◆ WHAT YOU HAVE TO DO ◆
If a line in the material below has the word "Община", copy it.
[[ SUPPLIED MATERIAL open ]]
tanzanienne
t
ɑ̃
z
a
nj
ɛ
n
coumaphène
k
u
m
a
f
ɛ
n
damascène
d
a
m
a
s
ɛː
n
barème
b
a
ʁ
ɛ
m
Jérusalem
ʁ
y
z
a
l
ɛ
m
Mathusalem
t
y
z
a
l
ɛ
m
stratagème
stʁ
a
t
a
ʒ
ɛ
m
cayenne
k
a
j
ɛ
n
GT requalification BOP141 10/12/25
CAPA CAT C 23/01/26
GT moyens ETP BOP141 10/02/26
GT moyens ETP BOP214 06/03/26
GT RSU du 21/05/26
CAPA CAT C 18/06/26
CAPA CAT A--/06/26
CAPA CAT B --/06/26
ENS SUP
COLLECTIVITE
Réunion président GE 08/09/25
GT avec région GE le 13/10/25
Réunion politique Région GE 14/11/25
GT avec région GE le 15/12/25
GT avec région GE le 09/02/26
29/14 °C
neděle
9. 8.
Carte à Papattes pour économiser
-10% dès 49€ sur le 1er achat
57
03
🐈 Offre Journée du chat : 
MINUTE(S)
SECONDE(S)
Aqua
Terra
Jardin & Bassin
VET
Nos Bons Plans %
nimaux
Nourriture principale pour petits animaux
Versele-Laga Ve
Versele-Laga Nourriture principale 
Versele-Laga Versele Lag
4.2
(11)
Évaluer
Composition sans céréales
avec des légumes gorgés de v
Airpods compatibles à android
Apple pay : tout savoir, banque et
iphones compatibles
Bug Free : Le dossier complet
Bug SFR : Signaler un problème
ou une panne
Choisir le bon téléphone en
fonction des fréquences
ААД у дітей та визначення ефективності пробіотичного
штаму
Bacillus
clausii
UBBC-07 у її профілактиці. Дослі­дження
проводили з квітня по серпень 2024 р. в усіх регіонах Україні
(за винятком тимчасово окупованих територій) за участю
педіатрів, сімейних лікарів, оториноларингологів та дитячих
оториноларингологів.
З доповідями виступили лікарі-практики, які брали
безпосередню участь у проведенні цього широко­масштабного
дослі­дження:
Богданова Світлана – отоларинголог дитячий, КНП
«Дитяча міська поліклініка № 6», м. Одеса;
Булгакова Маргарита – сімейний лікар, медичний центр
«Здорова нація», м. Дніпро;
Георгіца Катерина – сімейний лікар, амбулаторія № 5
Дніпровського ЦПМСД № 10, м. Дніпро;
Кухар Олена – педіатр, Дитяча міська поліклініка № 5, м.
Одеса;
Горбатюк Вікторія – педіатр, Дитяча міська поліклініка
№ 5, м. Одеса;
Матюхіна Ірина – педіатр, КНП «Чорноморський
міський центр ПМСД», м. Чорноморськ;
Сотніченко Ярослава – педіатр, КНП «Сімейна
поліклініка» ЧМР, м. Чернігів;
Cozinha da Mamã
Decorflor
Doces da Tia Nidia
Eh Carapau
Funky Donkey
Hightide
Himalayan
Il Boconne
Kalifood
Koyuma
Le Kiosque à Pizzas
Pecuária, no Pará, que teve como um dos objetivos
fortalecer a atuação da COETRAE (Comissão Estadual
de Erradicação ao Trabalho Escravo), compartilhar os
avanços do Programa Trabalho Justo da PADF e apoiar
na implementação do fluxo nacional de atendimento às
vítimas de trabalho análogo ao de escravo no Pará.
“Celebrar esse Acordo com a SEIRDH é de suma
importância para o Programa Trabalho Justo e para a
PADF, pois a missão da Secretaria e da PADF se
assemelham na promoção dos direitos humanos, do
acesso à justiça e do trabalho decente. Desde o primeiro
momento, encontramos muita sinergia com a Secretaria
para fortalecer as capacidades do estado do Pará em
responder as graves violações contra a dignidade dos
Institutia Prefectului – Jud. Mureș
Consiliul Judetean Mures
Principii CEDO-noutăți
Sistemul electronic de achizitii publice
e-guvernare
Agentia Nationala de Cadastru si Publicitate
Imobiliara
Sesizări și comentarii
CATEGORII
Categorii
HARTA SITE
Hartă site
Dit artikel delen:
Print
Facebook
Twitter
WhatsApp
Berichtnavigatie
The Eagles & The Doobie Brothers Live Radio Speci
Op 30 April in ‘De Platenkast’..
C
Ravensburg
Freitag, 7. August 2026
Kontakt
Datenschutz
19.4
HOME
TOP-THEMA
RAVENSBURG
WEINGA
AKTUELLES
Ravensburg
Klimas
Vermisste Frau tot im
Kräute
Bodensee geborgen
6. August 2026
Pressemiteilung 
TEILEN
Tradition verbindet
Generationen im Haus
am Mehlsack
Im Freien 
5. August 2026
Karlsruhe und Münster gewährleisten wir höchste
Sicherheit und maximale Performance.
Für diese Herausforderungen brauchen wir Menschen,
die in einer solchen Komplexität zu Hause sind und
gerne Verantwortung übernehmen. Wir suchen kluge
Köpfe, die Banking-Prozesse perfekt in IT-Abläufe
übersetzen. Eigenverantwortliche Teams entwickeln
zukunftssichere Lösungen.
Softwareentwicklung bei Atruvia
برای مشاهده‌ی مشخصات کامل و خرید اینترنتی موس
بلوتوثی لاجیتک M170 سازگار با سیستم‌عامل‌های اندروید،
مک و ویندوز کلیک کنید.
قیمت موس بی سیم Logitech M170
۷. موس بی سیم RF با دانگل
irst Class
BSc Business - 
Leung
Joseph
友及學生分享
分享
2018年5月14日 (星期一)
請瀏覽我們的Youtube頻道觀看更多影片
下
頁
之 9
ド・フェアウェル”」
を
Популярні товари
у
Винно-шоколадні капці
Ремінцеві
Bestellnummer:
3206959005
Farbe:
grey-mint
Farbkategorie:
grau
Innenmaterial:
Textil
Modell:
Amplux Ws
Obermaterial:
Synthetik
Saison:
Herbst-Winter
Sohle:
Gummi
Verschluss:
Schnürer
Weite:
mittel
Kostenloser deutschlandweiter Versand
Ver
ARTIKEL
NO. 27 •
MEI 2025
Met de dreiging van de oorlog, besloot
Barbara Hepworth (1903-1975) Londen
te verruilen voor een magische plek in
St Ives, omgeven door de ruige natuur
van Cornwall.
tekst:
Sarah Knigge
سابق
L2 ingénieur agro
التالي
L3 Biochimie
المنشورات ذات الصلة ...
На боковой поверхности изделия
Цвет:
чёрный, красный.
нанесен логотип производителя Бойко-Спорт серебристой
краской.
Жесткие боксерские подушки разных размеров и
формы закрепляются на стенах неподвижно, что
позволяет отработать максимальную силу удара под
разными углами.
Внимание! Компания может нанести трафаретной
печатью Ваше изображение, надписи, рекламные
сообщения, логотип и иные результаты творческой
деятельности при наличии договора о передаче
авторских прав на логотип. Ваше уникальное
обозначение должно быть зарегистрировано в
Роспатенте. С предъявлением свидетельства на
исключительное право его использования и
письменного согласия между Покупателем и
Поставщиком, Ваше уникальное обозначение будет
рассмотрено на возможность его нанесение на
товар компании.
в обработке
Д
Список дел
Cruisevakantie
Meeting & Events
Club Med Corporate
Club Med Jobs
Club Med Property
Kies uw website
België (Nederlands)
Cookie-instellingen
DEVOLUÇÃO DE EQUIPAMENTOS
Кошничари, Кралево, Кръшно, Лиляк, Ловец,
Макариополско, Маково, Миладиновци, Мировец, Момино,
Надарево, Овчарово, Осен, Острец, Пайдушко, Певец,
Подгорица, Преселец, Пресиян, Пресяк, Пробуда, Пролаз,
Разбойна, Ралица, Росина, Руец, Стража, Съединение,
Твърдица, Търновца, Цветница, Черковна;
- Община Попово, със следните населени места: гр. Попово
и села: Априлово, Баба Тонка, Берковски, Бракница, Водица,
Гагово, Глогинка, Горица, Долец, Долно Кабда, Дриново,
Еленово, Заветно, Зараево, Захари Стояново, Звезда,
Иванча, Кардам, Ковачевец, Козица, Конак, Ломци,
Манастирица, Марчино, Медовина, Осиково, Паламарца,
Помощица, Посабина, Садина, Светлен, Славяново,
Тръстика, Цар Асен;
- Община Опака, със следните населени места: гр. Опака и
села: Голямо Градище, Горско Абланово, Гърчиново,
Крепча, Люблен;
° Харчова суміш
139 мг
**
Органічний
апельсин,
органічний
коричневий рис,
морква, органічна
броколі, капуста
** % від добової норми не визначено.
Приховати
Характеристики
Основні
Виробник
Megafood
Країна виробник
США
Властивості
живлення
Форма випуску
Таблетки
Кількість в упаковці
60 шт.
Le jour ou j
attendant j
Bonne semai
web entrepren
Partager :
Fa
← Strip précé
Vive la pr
[[ SUPPLIED MATERIAL closed ]]
◆ OUTPUT FOR THIS EXERCISE ◆
- Община Попово, със следните населени места: гр. Попово
- Община Опака, със следните населени места: гр. Опака и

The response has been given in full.